Alas, it contained only sea-water!

So poor M'Leod perished miserably of thirst and delirium.

This is a strange story, reader, but I have every reason to believe it is a true one. It quite entranced little Matty, and when Creggan had finished she sighed, looked wistfully into his face with her bonnie blue eyes, and said:

"Do tell us some more!"

CHAPTER VI.
IN SEARCH OF ADVENTURE.

Willie Nugent was as far from being what we call a "snob" as anyone could well wish. Looks are nothing, so long as one is pleasant and affable, so long as the ready smile—not the artificial one—beginning at the lips spreads upwards over the face like morning sunrise, and so long as heart and soul speak through a pair of kindly sympathetic eyes.

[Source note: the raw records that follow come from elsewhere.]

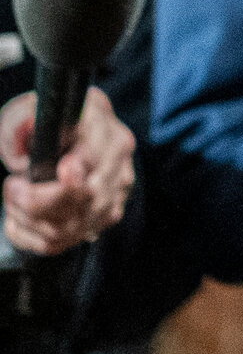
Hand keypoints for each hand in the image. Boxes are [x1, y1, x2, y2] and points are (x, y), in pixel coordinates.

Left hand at [0, 87, 134, 256]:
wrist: (71, 132)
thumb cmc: (49, 122)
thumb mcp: (28, 110)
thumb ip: (19, 125)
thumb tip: (20, 159)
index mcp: (106, 132)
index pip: (95, 164)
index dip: (67, 181)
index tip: (31, 178)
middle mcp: (118, 165)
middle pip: (85, 201)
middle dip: (35, 202)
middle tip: (12, 186)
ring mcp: (115, 196)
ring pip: (69, 228)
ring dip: (28, 220)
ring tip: (14, 199)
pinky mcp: (103, 218)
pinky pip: (61, 243)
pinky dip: (30, 236)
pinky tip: (21, 217)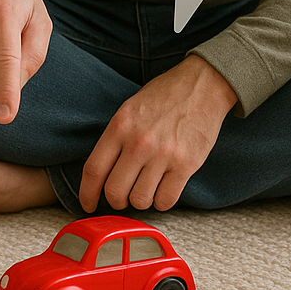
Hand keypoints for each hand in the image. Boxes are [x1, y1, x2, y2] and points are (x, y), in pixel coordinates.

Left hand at [78, 56, 238, 212]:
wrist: (202, 85)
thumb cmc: (165, 95)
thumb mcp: (130, 108)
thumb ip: (116, 137)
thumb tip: (103, 171)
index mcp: (120, 125)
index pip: (94, 169)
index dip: (87, 193)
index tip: (88, 204)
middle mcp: (139, 142)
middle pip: (115, 191)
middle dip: (116, 201)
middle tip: (122, 197)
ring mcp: (163, 155)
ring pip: (140, 200)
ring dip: (141, 200)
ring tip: (146, 188)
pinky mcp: (186, 165)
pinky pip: (166, 200)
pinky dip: (162, 200)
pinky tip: (163, 188)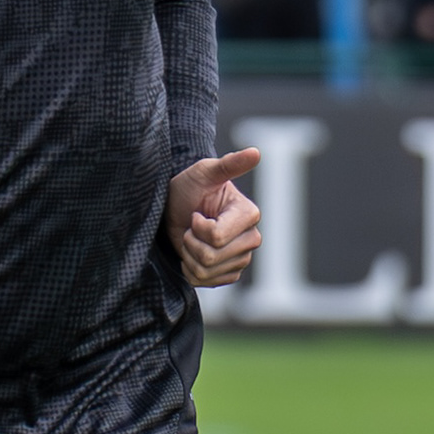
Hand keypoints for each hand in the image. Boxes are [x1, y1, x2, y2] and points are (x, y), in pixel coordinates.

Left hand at [167, 147, 263, 288]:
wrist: (176, 209)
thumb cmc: (189, 188)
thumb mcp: (204, 173)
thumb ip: (229, 164)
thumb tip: (256, 152)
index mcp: (249, 215)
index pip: (216, 236)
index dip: (196, 227)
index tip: (195, 212)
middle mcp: (252, 239)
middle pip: (211, 256)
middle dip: (190, 242)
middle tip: (191, 226)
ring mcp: (242, 258)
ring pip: (207, 271)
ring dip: (188, 255)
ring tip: (191, 238)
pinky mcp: (230, 273)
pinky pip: (207, 282)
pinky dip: (191, 270)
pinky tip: (192, 254)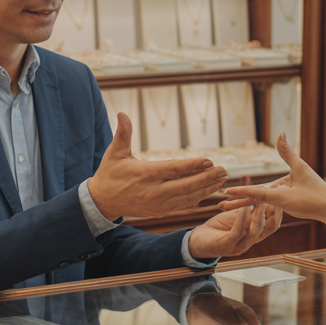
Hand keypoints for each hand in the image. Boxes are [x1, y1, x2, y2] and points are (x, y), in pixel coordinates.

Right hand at [87, 113, 227, 219]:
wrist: (102, 201)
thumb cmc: (110, 173)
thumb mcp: (114, 153)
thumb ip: (123, 134)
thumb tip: (122, 113)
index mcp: (145, 174)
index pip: (174, 170)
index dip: (193, 166)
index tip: (209, 160)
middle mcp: (153, 192)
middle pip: (186, 186)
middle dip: (207, 178)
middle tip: (224, 170)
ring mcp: (158, 204)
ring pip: (187, 198)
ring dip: (206, 189)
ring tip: (222, 180)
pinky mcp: (159, 211)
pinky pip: (182, 206)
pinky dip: (197, 200)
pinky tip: (209, 192)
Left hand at [188, 203, 281, 259]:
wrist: (197, 241)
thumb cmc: (217, 228)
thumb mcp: (236, 216)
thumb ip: (248, 210)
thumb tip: (261, 195)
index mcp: (254, 234)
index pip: (273, 223)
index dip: (279, 210)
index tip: (281, 194)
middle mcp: (250, 241)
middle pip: (270, 228)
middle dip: (275, 212)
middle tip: (276, 196)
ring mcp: (239, 245)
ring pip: (256, 231)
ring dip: (260, 214)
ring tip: (261, 201)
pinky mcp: (227, 246)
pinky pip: (238, 232)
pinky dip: (242, 218)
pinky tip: (244, 207)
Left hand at [218, 133, 325, 221]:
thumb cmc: (317, 191)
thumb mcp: (301, 168)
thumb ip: (287, 153)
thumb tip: (279, 134)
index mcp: (279, 197)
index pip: (256, 193)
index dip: (241, 190)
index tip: (226, 191)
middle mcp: (277, 204)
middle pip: (254, 202)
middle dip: (237, 202)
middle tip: (219, 205)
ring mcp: (282, 208)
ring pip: (260, 204)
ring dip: (244, 204)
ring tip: (227, 205)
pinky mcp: (287, 209)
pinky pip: (269, 206)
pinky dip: (258, 205)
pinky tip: (251, 204)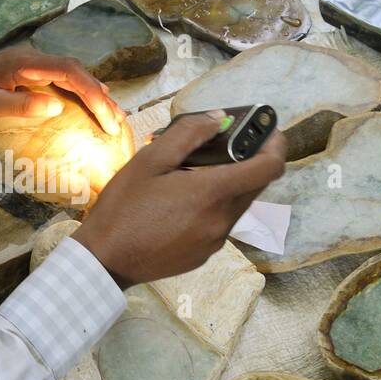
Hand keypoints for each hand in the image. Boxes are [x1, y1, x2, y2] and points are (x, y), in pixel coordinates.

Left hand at [0, 46, 125, 134]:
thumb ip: (19, 104)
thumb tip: (56, 106)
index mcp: (24, 63)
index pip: (69, 72)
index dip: (92, 93)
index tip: (106, 117)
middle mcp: (34, 59)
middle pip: (77, 73)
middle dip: (101, 98)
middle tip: (117, 124)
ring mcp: (34, 64)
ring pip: (74, 76)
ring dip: (96, 95)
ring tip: (115, 117)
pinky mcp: (33, 73)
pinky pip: (65, 80)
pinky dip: (84, 93)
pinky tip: (96, 104)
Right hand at [73, 111, 287, 288]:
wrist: (105, 260)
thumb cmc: (123, 208)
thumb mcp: (150, 160)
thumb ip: (188, 134)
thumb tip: (218, 119)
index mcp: (213, 193)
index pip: (269, 168)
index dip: (275, 145)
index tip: (268, 131)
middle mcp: (223, 220)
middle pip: (256, 186)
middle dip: (248, 162)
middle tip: (223, 146)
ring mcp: (215, 242)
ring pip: (238, 205)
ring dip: (229, 186)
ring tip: (195, 174)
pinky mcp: (205, 255)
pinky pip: (220, 224)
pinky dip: (213, 208)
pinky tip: (183, 204)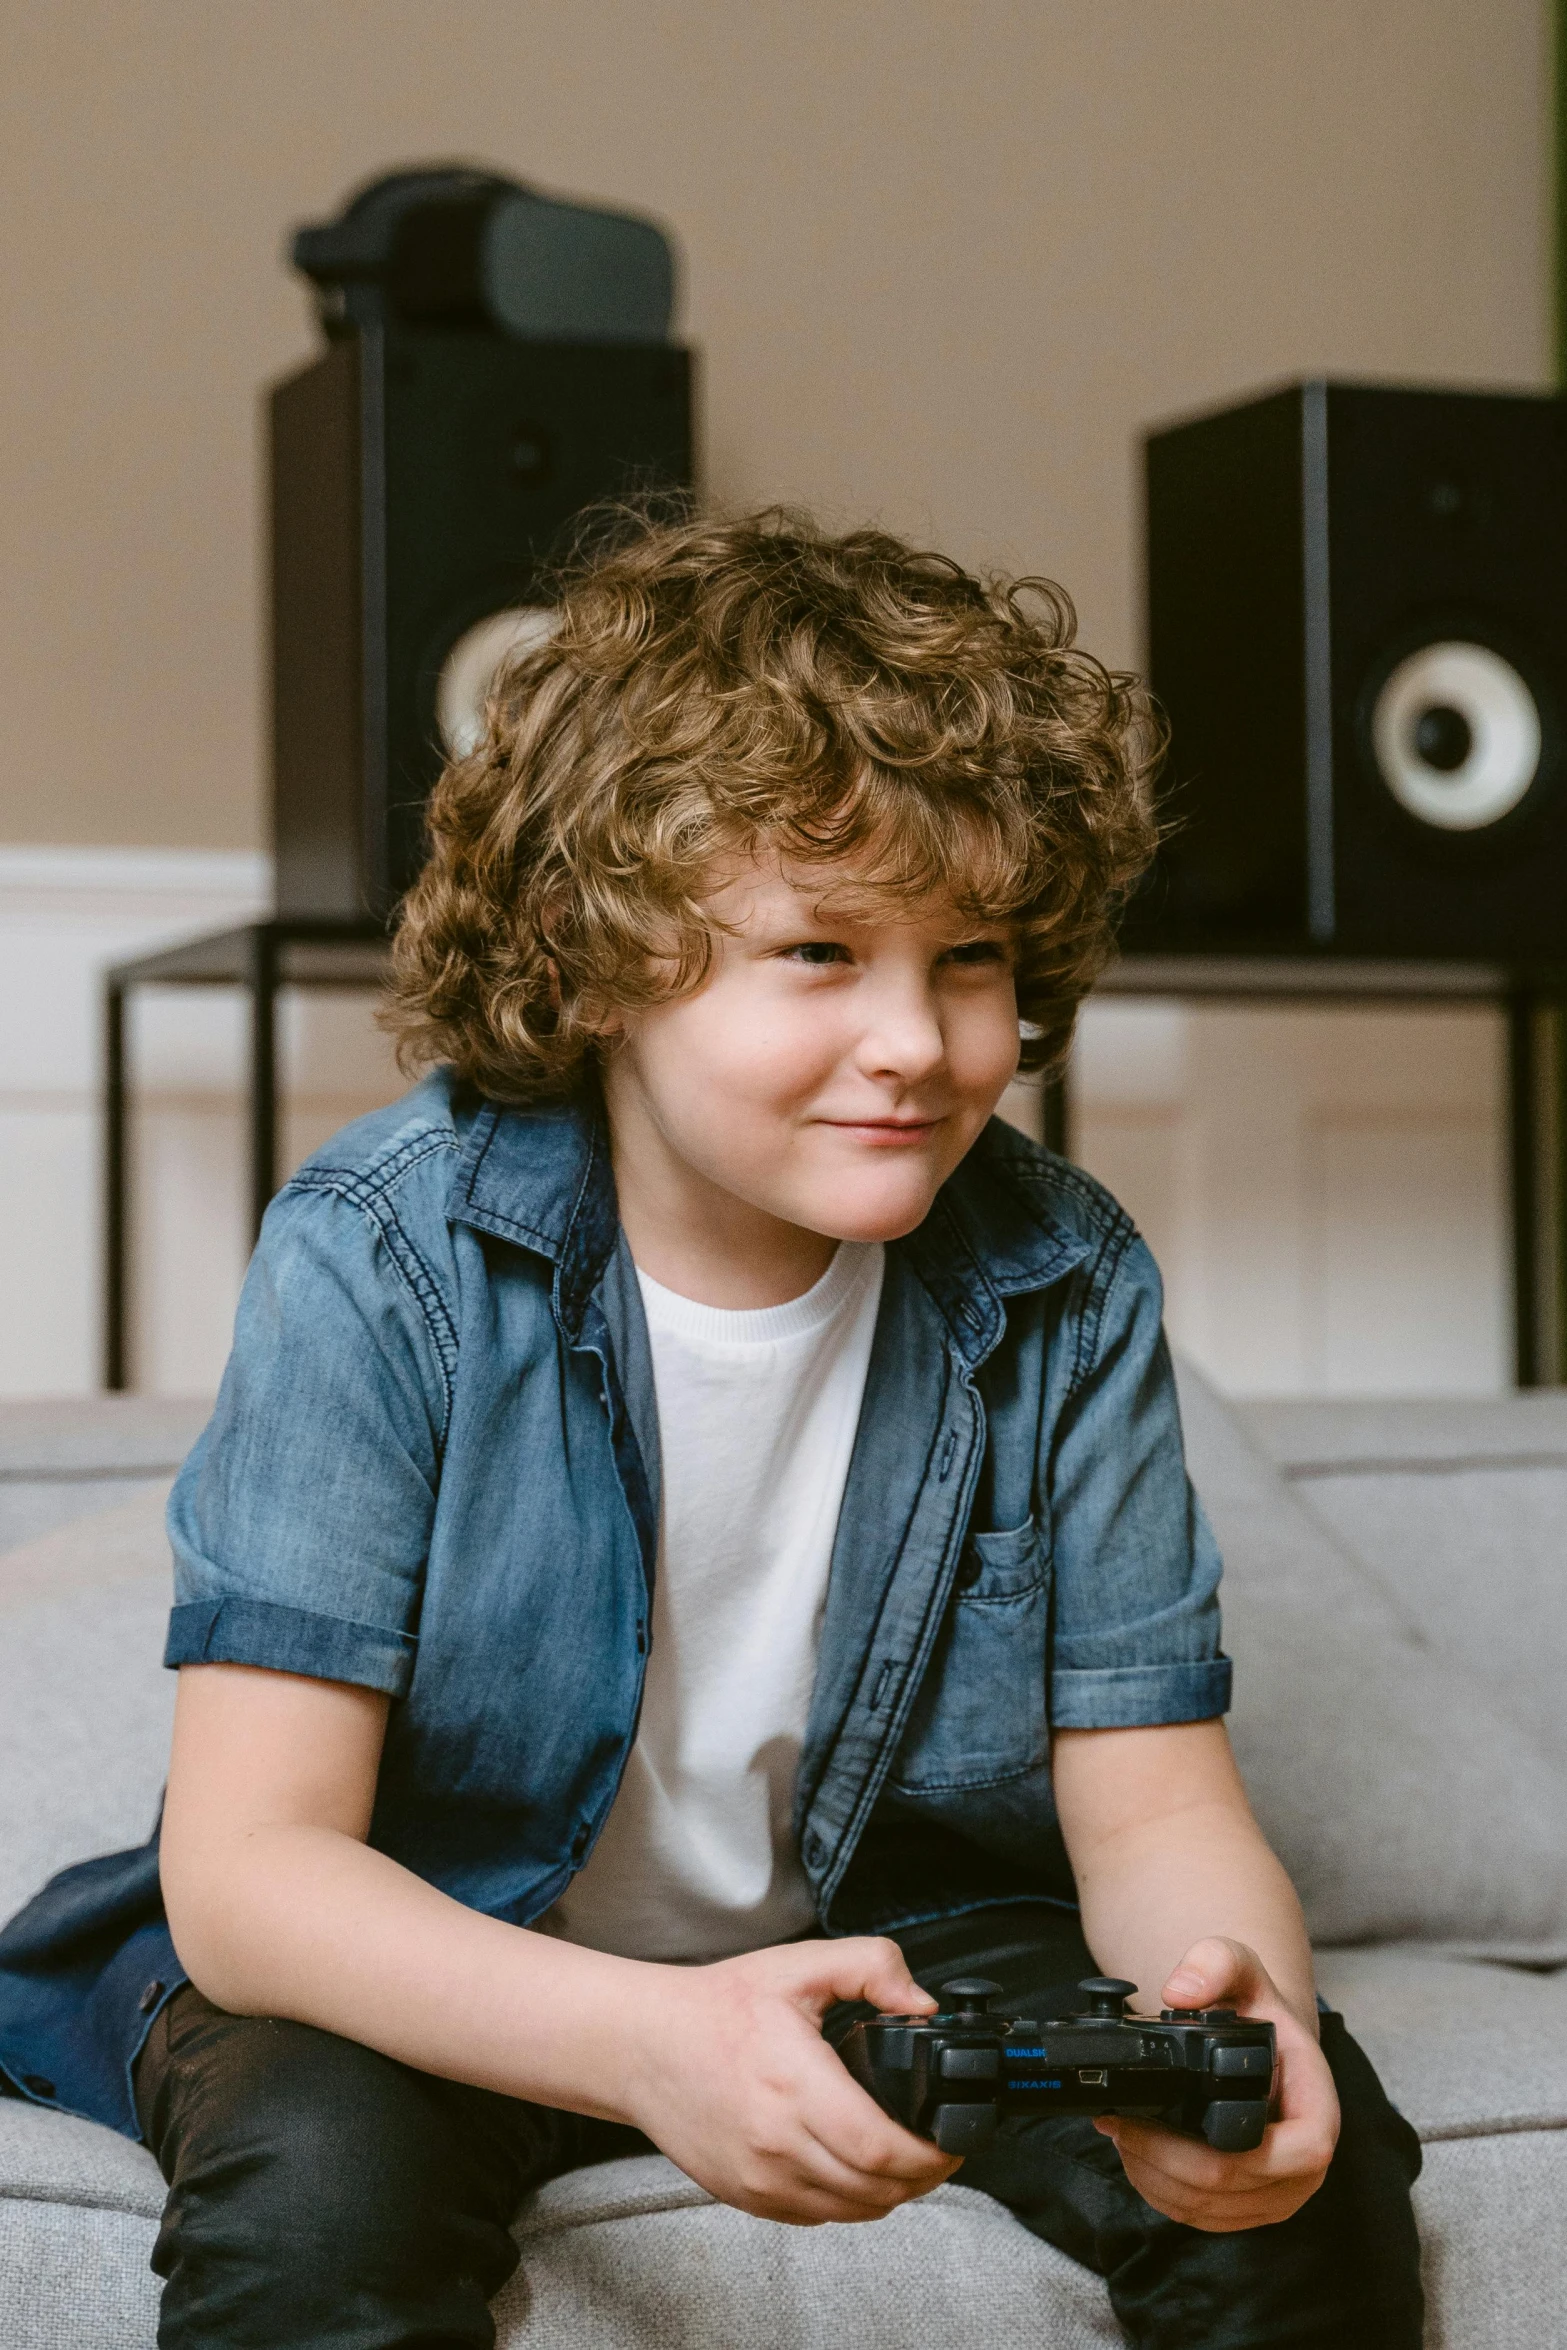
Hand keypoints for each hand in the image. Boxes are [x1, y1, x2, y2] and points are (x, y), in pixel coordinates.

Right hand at [621, 1937, 959, 2225]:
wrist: (643, 2045)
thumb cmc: (715, 2008)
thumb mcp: (798, 1965)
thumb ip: (871, 1967)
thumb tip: (921, 2002)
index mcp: (794, 2084)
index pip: (879, 2148)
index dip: (929, 2155)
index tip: (952, 2140)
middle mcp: (776, 2143)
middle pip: (874, 2189)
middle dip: (923, 2176)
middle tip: (940, 2150)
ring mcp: (759, 2179)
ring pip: (851, 2211)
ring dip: (890, 2194)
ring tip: (905, 2161)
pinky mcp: (746, 2196)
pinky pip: (817, 2216)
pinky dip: (849, 2201)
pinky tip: (857, 2170)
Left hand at [1093, 1938, 1338, 2231]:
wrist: (1262, 2042)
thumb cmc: (1258, 2011)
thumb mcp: (1241, 1968)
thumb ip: (1215, 1962)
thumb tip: (1179, 1994)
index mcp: (1317, 2117)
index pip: (1277, 2159)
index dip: (1212, 2152)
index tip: (1151, 2116)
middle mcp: (1303, 2166)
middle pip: (1226, 2189)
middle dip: (1160, 2160)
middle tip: (1116, 2123)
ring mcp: (1275, 2193)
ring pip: (1206, 2209)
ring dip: (1153, 2178)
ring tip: (1120, 2133)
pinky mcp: (1246, 2206)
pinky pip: (1199, 2216)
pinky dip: (1160, 2191)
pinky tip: (1136, 2155)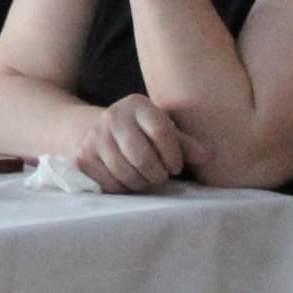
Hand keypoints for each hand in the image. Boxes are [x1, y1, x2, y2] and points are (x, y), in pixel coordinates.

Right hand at [74, 92, 198, 194]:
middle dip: (157, 174)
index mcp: (138, 104)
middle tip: (160, 175)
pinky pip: (110, 184)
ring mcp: (95, 137)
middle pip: (143, 158)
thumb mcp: (164, 132)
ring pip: (126, 174)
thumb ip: (186, 144)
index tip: (176, 167)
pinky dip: (123, 188)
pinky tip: (127, 179)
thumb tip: (210, 155)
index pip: (162, 132)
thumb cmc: (142, 133)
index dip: (174, 156)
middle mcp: (113, 116)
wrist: (98, 131)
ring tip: (145, 177)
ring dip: (141, 183)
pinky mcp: (83, 157)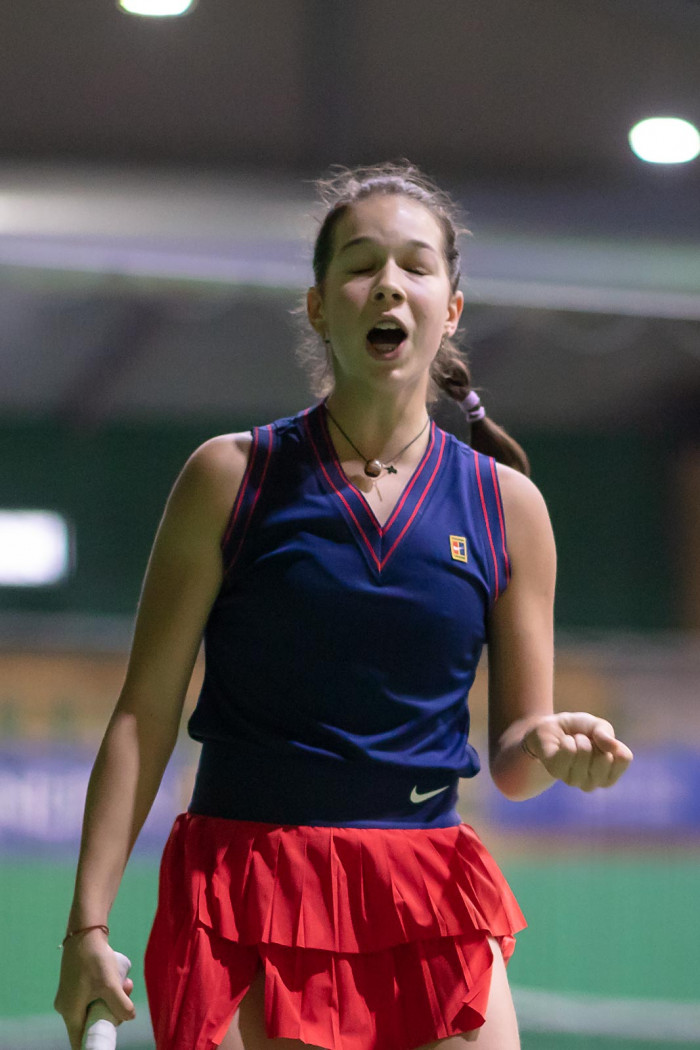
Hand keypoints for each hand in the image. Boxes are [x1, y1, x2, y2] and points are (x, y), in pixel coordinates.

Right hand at [54, 931, 134, 1049]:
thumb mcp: (110, 984)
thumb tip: (130, 1018)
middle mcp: (67, 1007)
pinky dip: (107, 991)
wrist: (85, 932)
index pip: (80, 1040)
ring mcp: (70, 996)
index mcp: (70, 1013)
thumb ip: (121, 1005)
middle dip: (113, 1013)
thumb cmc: (93, 960)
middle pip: (92, 1022)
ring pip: (95, 1007)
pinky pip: (93, 996)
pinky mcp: (76, 985)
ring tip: (127, 984)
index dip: (97, 1040)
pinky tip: (120, 979)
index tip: (112, 1033)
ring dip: (113, 999)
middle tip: (126, 996)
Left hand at [522, 712, 632, 791]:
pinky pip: (568, 751)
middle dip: (594, 740)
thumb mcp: (597, 725)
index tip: (600, 740)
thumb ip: (606, 734)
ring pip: (584, 753)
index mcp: (610, 774)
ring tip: (572, 741)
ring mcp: (575, 780)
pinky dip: (566, 740)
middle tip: (584, 740)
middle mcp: (594, 782)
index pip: (623, 758)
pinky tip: (562, 745)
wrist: (550, 729)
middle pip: (604, 758)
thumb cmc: (578, 730)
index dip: (612, 742)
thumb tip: (613, 747)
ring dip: (578, 739)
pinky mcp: (556, 771)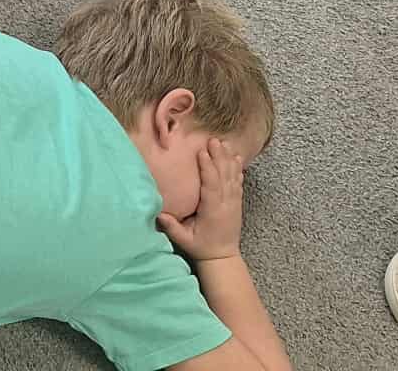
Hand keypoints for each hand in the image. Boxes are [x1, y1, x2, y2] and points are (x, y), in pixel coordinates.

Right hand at [157, 137, 245, 262]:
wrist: (223, 257)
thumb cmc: (201, 247)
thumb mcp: (184, 240)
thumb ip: (172, 227)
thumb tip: (159, 214)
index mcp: (213, 211)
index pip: (211, 186)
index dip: (208, 169)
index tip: (202, 152)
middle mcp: (226, 205)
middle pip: (224, 177)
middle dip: (219, 157)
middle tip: (214, 140)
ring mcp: (233, 203)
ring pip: (232, 177)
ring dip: (228, 159)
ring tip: (225, 143)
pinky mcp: (236, 203)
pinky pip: (238, 183)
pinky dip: (237, 169)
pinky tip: (236, 158)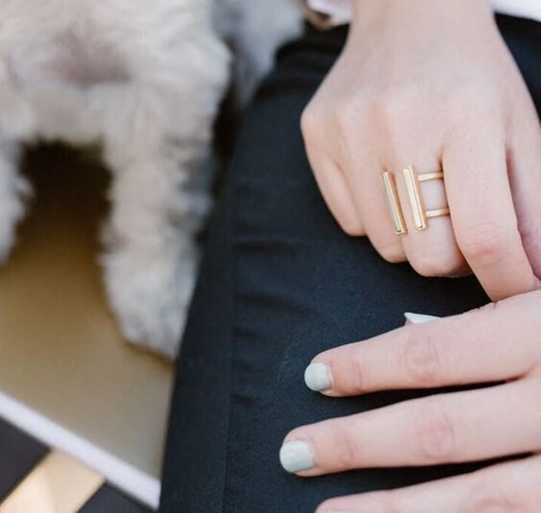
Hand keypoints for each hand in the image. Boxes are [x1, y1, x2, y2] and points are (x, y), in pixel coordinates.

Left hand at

Well, Willie Nugent was not extremely good-looking. For my own part I do not like to see what we called "pretty boys", because they are usually goody-goody, namby-pamby, and affected, sometimes even effeminate. But Willie was manly in appearance, and so kind-hearted that I am certain he would not have trampled on a beetle crossing his path.

Creggan Ogg[[1]] M'Vayne was at best, for the present at all events, only a peasant boy, and had not Willie been a bold, frank Colonial young gentleman he might have treated Creggan with some approach to hauteur. In his face at times, had he been a snob, there might have been a look that said plainly enough, "Not too near, please".

[[1]] Ogg is really a Gaelic word, and the "o" is pronounced long: thus "Oag". It signifies "young".